Looking at your file.....uh oh FORD ALERT! LOL.... The piston numbering is from Ford. Mopar is odd 1,3,5,7 on the driver's side and even 2,4,6,8 on the passenger side. Anyhoo...
It looks like you have some deck slope front to back on both sides (with the back higher) but you can live with that. The big variable I'll bet is that there is about .005" variation (as a guess) in rod lengths; they are probably shortest in the holes you marked 2-4. Nothing is a disaster there, just not 'blueprinted'. The average above-deck compression height number is pretty close to the standard early 340 number of .018" above deck. The piston-to-deck variation you have will give you about 1/4 point variation max in static compression ratio between highest and lowest pistons as shown, all else being equal.
The bore measurements looks pretty encouraging to me. Question: what is the meaning of the diameter 2 numbers? Top and bottom diameters? If so, that is not much taper at all. If anything, your bore diameters are too small for forged pistons.
It takes a lot of care to get accurate measurements with a telescope gauge: I do it all the time, but I take a lot of readings and have a feel for setting them. They are easy to set a bit small so your bore diameter readings may be on the small side... which would be good. (Not being critical, I just don't know how good you are at using telescope gauges....) A bore gauge at the machine shop would be nice to use and would give you accurate numbers in a trice.
And as said before, .003" to .004" is normal for forged piston clearances. They change a lot more over operating temp than cast or cast hypers.
IMHO, time to pull the pistons and check the skirts and bores, and measure the the pistons and bores more accurately. The measurement point may be on the thrust faces about 1" above the bottom of the skirts, but I have not had any TRW's in a long while so don't recall that for sure; perhaps someone here knows better, or your shop does. (It could also be measured at the pin height on the thrust faces.) It would also be time to check the rings grooves for side clearance; with 1k miles they oughta still be fine.
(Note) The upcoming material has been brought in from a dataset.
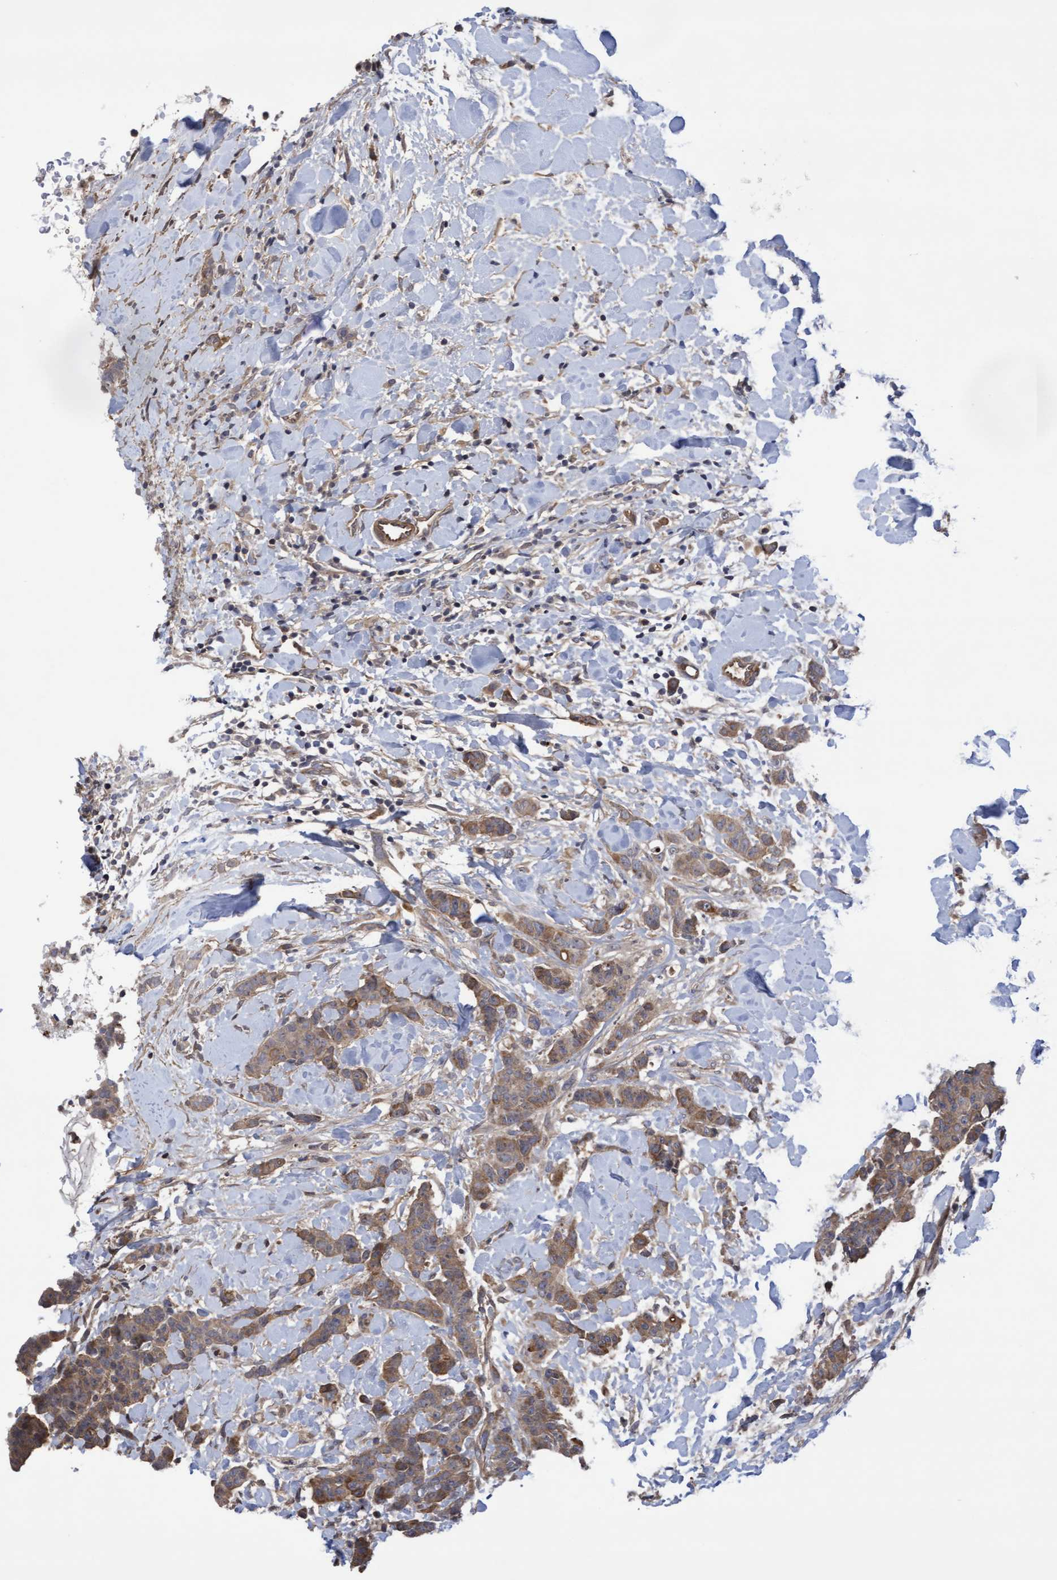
{"staining": {"intensity": "moderate", "quantity": ">75%", "location": "cytoplasmic/membranous"}, "tissue": "breast cancer", "cell_type": "Tumor cells", "image_type": "cancer", "snomed": [{"axis": "morphology", "description": "Normal tissue, NOS"}, {"axis": "morphology", "description": "Duct carcinoma"}, {"axis": "topography", "description": "Breast"}], "caption": "A micrograph of human breast infiltrating ductal carcinoma stained for a protein demonstrates moderate cytoplasmic/membranous brown staining in tumor cells. The protein of interest is stained brown, and the nuclei are stained in blue (DAB IHC with brightfield microscopy, high magnification).", "gene": "COBL", "patient": {"sex": "female", "age": 40}}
Did you ever look at the bottom of the heads and see if they had those shallow circular areas milled around each combustion chamber (or not)?
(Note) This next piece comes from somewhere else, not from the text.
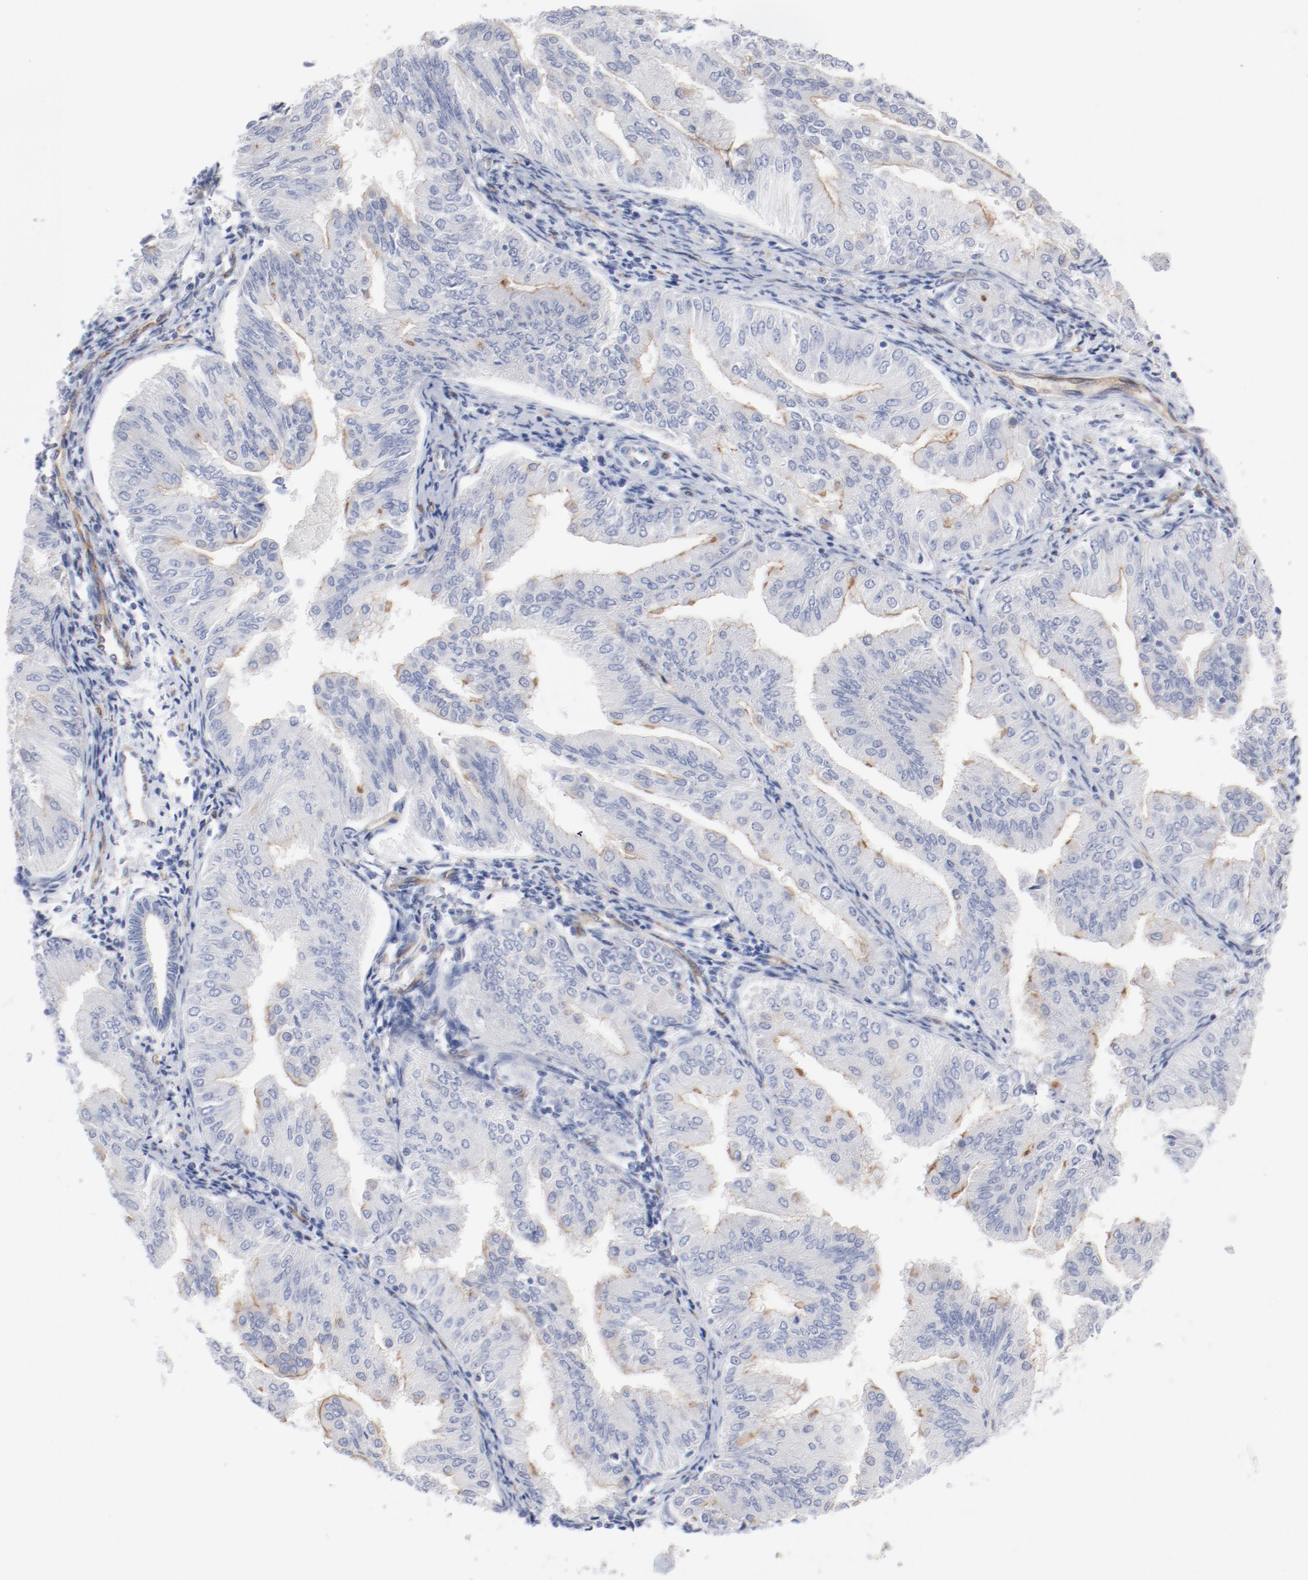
{"staining": {"intensity": "moderate", "quantity": "25%-75%", "location": "cytoplasmic/membranous"}, "tissue": "endometrial cancer", "cell_type": "Tumor cells", "image_type": "cancer", "snomed": [{"axis": "morphology", "description": "Adenocarcinoma, NOS"}, {"axis": "topography", "description": "Endometrium"}], "caption": "Human endometrial adenocarcinoma stained with a protein marker reveals moderate staining in tumor cells.", "gene": "SHANK3", "patient": {"sex": "female", "age": 53}}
Im not exactly positive what you mean by shallow circular area but if I had to guess id have to say they are not there. The head is flat until it drops down into the combustion chamber.
As far as what you said before I.E ........003" to .004" is normal for forged piston clearances..........its not that I didnt take the time to read it but more like I am forgetful or did not quite understand.
So if .003-4 is normal than why are some of my readings .001?
Where would unacceptable piston measurements start for this particular engine or for any cast iron block for that matter?
Anyway what I done next was wire brush on my drill the head surface/combustion chambers and valves in preparation for cc ing. Its absolutely amazing that the manufacturer can get each combustion chamber the exact same ( and I mean exact ) Ive measured quite a few heads now thanks to the teachings of people on this board and I can say Ive never seen a pair of heads identical in every way.
Not sure where they should be but 63cc was the magic number for these.
Quote: Question: what is the meaning of the diameter 2 numbers?
I measured the bore in the same place as far as I could go down with the piston in, these two meaurements reflect vertical and horizontal measurements. I hope that makes sense, in other words I measured one way and then just rotated the tool so that it might make an imaginary cross if that makes more sense.
Quote: IMHO, time to pull the pistons and check the skirts and bores, and measure the the pistons and bores more accurately. The measurement point may be on the thrust faces about 1" above the bottom of the skirts, but I have not had any TRW's in a long while so don't recall that for sure; perhaps someone here knows better, or your shop does. (It could also be measured at the pin height on the thrust faces.) It would also be time to check the rings grooves for side clearance; with 1k miles they oughta still be fine..............
Here is where your kinda losing me, I understand pull the pistons, I can easily measure crank but it sounds like you are telling me to measure the pistons themselves???Ive never done this, did not know it was necessary? As far as i knew I would pull the pistons and measure the cylinder at a few different places, top,bottom and in between looking for taper and egg shape.
I am interested in hearing more about checking ring grooves, I have never done this.
I am clear I am gonna have to replace all bearings and I will also replace the rings but I would still like to understand how to take the measurements.